# Ford 1910



## Chris (Sep 15, 2003)

Got an offer today from a guy with a Ford 1910, rebuilt hydraulic system, good shape, has 5000+ hours (came from golf course in MS so was used for very light trimming work very often) - looks very solid. Got em down to about $3400 on it. 

Haven't paid for my Yanmar YM2000 yet and I know the 1910 is little bigger (nearly twice the weight at 3K pounds vs. 1650) - Any thoughts on this deal? 28.5HP at PTO drawbar for 1910 vs. 
20HP at PTO for Yanmar. Hours unknown on the Yanmar.

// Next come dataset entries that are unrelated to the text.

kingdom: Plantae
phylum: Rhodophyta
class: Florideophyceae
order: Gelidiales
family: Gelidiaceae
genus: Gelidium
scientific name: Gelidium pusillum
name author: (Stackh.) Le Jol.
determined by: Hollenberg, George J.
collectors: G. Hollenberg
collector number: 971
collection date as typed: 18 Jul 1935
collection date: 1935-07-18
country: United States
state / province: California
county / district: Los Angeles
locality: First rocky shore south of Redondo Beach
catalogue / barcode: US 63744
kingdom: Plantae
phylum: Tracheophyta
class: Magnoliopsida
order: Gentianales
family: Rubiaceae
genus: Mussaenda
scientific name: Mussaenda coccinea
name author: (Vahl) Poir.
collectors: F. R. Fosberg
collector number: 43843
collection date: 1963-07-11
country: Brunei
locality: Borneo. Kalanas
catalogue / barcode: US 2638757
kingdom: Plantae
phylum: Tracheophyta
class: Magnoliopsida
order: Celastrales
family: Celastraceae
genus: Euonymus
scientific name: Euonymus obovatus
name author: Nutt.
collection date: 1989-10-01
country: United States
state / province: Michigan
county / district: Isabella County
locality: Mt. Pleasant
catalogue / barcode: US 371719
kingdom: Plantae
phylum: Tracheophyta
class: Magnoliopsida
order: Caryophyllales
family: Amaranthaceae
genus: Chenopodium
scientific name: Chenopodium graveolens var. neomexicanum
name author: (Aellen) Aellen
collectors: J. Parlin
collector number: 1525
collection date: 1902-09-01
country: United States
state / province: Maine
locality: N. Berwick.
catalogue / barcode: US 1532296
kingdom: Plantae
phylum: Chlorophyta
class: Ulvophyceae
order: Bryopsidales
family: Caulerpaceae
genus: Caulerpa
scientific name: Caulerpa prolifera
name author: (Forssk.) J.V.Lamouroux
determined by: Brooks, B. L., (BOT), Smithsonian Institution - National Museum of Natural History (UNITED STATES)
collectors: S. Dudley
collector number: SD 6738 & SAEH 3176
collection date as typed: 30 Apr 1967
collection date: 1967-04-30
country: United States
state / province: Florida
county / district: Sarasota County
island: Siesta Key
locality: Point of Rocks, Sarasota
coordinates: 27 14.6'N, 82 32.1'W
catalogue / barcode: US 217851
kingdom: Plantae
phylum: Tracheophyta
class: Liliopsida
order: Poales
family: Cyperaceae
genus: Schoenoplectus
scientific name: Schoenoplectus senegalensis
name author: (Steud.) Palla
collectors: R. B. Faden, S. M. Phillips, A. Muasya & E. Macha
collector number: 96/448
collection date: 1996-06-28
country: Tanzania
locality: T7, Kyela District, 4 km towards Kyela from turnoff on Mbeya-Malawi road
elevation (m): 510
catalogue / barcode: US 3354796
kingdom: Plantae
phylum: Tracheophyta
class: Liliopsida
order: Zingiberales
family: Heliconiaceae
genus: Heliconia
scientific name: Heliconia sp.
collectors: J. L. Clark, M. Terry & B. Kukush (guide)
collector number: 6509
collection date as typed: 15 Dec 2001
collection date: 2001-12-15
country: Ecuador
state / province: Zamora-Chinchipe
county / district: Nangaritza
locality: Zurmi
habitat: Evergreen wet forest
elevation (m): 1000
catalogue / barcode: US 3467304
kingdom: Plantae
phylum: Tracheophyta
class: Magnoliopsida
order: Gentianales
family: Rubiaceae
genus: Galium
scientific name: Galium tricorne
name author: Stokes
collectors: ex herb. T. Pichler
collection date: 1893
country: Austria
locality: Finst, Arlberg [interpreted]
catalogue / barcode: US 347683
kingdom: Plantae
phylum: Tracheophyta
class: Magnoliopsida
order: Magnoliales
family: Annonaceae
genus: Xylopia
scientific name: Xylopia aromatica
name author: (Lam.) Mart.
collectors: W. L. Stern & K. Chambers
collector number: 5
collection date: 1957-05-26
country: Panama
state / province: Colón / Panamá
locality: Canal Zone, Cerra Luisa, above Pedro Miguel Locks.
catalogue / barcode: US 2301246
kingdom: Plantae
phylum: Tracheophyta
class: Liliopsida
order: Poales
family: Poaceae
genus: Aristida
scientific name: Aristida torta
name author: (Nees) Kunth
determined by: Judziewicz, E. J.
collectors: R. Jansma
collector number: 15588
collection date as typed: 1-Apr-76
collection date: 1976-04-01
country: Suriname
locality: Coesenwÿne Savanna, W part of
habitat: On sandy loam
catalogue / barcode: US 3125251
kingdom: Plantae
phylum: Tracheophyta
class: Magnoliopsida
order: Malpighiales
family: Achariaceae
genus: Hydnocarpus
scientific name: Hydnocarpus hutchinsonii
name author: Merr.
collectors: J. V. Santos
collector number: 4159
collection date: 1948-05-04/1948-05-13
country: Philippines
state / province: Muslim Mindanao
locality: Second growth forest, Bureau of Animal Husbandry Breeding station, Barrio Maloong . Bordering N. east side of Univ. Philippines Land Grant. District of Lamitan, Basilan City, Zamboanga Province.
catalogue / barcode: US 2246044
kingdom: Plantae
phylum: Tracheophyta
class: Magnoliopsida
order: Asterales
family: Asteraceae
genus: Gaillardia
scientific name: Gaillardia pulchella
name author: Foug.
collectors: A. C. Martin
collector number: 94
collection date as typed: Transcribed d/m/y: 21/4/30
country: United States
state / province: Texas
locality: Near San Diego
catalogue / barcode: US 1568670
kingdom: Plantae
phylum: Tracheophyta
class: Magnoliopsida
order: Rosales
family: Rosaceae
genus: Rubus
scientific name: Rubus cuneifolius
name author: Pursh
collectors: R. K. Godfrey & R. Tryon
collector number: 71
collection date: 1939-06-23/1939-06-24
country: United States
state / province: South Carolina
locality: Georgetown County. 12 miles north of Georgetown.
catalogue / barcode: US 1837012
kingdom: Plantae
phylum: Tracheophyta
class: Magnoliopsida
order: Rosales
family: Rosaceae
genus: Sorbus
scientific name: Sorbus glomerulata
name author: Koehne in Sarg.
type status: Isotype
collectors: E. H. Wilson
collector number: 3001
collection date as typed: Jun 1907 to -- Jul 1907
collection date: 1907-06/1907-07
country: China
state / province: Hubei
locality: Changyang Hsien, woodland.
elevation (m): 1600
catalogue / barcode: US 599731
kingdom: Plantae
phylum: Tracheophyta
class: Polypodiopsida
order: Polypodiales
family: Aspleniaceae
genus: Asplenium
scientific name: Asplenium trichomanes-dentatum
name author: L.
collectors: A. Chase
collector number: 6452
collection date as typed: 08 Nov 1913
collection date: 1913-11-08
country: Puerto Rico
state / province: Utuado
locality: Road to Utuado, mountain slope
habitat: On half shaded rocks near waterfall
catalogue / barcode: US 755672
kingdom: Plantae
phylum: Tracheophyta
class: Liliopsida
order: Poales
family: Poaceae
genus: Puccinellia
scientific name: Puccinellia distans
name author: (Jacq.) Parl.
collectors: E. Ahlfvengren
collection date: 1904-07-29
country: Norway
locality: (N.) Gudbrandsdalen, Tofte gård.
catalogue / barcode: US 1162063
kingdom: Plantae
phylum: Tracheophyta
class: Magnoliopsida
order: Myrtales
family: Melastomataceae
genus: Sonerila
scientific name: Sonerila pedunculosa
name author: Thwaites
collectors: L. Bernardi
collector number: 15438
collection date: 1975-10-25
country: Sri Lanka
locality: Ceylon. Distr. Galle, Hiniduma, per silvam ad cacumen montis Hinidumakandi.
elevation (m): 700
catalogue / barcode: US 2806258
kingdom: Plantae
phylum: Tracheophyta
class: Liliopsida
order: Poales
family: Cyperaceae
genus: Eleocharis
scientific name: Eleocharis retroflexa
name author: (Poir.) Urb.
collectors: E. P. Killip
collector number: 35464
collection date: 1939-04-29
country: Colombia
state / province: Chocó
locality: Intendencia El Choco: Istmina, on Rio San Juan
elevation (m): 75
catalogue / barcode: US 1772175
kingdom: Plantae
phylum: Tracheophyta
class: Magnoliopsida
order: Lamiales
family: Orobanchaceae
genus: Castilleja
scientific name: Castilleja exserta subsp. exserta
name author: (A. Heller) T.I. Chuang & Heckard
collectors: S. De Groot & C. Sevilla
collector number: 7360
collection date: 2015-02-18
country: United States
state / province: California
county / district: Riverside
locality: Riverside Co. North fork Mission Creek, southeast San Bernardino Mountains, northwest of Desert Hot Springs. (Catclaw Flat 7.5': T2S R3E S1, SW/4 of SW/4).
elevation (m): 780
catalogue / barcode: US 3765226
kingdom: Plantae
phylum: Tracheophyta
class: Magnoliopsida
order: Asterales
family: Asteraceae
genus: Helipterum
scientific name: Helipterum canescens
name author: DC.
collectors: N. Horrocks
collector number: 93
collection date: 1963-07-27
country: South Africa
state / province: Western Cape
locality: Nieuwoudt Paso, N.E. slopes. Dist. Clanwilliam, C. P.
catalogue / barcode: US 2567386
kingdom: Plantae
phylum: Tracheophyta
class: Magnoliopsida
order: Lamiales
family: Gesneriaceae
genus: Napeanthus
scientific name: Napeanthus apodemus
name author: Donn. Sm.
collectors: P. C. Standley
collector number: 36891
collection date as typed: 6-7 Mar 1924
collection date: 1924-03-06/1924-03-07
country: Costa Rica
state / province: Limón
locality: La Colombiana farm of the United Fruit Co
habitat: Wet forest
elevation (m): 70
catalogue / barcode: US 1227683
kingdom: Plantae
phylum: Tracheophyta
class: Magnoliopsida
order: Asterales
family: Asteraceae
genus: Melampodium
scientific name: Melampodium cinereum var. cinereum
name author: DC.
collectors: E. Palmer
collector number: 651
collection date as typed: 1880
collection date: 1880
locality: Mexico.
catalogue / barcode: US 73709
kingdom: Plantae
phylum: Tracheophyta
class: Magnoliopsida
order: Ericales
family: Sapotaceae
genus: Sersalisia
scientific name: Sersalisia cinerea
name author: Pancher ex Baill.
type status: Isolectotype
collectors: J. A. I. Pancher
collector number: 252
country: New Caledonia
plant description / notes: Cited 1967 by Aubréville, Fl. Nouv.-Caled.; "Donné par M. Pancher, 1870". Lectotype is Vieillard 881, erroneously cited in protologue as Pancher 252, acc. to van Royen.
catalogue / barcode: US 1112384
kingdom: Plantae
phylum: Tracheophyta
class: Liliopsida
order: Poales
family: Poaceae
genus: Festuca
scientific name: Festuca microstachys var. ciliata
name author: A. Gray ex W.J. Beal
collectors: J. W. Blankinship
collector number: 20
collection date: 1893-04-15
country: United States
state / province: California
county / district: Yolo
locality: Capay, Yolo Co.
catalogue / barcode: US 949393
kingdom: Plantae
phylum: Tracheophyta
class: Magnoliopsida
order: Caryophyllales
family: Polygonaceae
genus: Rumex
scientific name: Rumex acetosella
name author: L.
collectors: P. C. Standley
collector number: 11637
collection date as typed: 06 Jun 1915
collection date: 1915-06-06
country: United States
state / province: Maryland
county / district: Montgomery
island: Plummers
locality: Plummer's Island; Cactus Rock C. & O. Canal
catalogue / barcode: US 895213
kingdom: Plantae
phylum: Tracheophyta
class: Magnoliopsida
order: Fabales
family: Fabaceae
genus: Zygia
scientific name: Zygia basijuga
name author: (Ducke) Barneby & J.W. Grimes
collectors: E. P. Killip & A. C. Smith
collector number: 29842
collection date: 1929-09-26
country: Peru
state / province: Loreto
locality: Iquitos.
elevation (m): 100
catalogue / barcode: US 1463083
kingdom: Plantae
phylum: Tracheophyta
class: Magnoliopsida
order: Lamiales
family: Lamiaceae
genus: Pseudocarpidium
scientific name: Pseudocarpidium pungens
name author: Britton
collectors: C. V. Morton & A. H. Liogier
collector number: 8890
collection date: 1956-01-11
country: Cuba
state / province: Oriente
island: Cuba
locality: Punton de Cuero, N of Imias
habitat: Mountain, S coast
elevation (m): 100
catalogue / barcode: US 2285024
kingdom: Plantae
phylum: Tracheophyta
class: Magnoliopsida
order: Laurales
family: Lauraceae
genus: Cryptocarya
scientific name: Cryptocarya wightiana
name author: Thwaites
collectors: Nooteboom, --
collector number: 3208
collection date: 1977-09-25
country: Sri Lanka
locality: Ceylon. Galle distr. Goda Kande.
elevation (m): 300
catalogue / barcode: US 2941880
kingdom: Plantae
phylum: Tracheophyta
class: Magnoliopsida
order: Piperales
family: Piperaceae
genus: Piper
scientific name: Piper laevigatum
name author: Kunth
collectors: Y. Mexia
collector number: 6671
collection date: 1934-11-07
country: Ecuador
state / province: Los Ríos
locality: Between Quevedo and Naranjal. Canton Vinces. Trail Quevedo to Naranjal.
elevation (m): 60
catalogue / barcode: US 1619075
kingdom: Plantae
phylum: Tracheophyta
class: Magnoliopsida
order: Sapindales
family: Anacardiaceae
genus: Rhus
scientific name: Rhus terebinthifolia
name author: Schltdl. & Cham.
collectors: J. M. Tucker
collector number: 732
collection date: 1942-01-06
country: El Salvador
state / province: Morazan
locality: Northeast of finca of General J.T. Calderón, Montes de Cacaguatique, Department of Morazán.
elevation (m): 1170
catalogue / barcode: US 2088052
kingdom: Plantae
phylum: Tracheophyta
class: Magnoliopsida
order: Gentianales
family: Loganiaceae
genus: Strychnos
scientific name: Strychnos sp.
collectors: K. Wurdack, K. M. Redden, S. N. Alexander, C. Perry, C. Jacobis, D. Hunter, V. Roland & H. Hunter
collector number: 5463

1910 is 1984 while Yanmar is unknown believe late 70s, very early 80s. 

Advice?


----------



## Fordfarm (Dec 27, 2005)

The 1910 was a popular model. There were lots of them sold to golf courses and small acreages. The $3400 sounds like a pretty good deal, to me! Yanmar made good machines, too, but I'd go with the Ford if you can swing it.


----------



## OleGrandWizard (Jan 9, 2006)

All things considered, the Yanmar probably would outlast the 1910 in my opinion. The transmissions on the Fords have lots of problems and over 5000 hours is not exactly new...even though it would probably go 8000-10000 easily. Just grab the little Yanmar tank, save money, buy beer and have fun.


----------



## HYDROGUARDIAN16 (Feb 14, 2007)

we got a 1900 on our golf course


----------



## cbumdumb (Sep 24, 2007)

Great little tractor no Transmission problems here


----------